I think being encrypted may not actually help much with the control problem, since the problem isn't that we expect an AI to fully understand what we want and then be evil, it's that we're worried that an AI will not be optimizing what we want. Not knowing what the outputs actually do doesn't seem like it would help at all (except that the AI would only have the inputs we want it to have).

comment by eternal_neophyte · 2017-03-23T20:51:07.694Z · score: 0 (0 votes) · LW · GW

the AI would only have the inputs we want it to

That seems to me to be the advantage. If it can't read the data in its sensors without the key, it can't know if any given action will increase or decrease its utility.

comment by tukabel · 2017-03-22T19:54:25.436Z · score: 0 (0 votes) · LW · GW

In Sowjet Russia the AI will encrypt YOU!

comment by Luke_A_Somers · 2017-03-22T15:46:19.533Z · score: 0 (0 votes) · LW · GW

This is about keeping the AI safe from being altered by bad actors before it becomes massively powerful. It is not an attempt at a Control Problem solution. It could still be useful.

comment by korin43 · 2017-03-21T15:18:12.853Z · score: 0 (0 votes) · LW · GW

"In this blogpost, we're going to train a neural network that is fully encrypted during training (trained on unencrypted data).

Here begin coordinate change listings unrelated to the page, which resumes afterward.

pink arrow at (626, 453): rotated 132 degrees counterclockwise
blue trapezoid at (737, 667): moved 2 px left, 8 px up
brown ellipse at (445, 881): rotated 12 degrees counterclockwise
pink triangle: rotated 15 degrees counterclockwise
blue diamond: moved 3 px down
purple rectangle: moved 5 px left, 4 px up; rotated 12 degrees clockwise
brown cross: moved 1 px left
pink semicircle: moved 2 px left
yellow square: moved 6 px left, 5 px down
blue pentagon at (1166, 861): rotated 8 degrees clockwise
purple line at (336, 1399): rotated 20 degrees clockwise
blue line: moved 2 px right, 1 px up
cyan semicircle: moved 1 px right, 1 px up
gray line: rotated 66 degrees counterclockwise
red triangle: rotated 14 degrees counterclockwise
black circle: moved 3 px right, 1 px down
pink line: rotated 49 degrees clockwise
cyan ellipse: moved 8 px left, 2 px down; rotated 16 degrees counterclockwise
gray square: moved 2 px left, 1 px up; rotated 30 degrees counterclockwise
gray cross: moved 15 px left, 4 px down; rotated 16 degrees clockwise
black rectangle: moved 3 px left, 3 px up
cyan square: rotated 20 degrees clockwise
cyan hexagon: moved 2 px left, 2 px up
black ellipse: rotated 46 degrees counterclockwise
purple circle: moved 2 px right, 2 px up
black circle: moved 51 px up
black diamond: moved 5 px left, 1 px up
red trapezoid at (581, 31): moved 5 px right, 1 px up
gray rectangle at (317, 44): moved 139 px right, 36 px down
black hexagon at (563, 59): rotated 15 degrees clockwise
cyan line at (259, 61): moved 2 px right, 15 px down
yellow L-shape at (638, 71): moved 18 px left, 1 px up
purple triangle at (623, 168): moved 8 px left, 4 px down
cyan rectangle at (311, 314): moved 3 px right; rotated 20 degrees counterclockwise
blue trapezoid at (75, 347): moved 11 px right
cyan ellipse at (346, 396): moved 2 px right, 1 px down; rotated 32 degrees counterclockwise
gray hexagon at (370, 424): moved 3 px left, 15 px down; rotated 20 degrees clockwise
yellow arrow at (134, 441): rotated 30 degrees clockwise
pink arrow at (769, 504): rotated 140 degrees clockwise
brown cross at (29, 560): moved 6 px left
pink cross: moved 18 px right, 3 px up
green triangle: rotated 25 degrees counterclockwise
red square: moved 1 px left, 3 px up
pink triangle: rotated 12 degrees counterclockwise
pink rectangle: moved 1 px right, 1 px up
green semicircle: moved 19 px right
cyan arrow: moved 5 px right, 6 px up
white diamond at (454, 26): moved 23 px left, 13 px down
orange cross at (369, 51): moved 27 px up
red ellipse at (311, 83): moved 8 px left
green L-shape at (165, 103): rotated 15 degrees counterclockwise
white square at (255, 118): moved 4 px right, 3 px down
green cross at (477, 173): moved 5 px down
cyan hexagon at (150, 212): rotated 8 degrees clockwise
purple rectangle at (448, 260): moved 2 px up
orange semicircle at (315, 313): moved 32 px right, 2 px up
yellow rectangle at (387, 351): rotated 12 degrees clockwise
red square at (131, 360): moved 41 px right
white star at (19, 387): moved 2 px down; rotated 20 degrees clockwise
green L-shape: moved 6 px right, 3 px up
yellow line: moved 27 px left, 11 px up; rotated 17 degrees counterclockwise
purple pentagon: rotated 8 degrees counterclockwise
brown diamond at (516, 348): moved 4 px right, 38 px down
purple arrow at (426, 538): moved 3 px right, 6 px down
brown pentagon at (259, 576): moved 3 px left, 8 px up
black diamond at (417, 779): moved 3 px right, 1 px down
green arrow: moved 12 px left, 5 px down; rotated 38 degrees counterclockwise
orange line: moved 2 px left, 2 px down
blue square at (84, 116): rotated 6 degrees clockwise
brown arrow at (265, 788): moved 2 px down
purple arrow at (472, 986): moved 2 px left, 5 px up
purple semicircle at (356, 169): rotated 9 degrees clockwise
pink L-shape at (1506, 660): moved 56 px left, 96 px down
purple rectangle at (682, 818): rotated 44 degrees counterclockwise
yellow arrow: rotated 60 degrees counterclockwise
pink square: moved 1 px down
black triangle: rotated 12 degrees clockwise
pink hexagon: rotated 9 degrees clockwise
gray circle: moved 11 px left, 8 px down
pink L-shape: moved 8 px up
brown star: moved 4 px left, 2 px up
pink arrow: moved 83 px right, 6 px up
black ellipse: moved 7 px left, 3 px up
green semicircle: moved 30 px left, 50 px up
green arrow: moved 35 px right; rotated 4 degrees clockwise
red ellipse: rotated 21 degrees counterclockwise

The result will be a neural network with two beneficial properties. First, the neural network's intelligence is protected from those who might want to steal it, allowing valuable AIs to be trained in insecure environments without risking theft of their intelligence. Secondly, the network can only make encrypted predictions (which presumably have no impact on the outside world because the outside world cannot understand the predictions without a secret key). This creates a valuable power imbalance between a user and a superintelligence. If the AI is homomorphically encrypted, then from it's perspective, the entire outside world is also homomorphically encrypted. A human controls the secret key and has the option to either unlock the AI itself (releasing it on the world) or just individual predictions the AI makes (seems safer)."